[Input records — start]
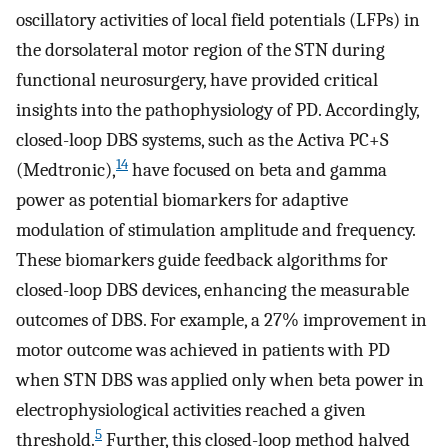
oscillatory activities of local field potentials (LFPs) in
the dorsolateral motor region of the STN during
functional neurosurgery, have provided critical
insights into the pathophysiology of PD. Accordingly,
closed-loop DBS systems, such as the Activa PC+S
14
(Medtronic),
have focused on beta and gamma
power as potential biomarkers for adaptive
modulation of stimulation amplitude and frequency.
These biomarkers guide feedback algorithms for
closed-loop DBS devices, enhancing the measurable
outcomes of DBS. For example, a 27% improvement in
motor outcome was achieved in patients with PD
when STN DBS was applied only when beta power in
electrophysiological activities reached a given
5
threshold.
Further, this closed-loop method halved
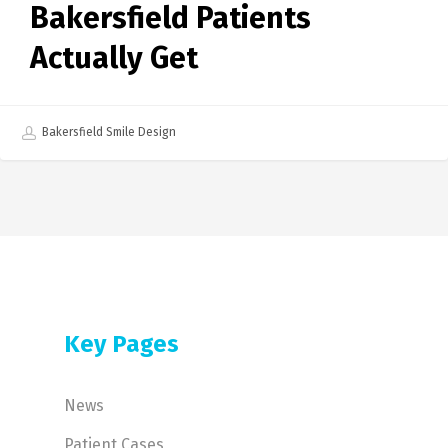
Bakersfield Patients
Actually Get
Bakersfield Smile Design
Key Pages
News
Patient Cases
[Input records — finish]
◆ Work task: Your copy should hold all the data word for word. It should hold no pictures.

◆ Output of the exercise:
oscillatory activities of local field potentials (LFPs) in
the dorsolateral motor region of the STN during
functional neurosurgery, have provided critical
insights into the pathophysiology of PD. Accordingly,
closed-loop DBS systems, such as the Activa PC+S
14
(Medtronic),
have focused on beta and gamma
power as potential biomarkers for adaptive
modulation of stimulation amplitude and frequency.
These biomarkers guide feedback algorithms for
closed-loop DBS devices, enhancing the measurable
outcomes of DBS. For example, a 27% improvement in
motor outcome was achieved in patients with PD
when STN DBS was applied only when beta power in
electrophysiological activities reached a given
5
threshold.
Further, this closed-loop method halved
Bakersfield Patients
Actually Get
Bakersfield Smile Design
Key Pages
News
Patient Cases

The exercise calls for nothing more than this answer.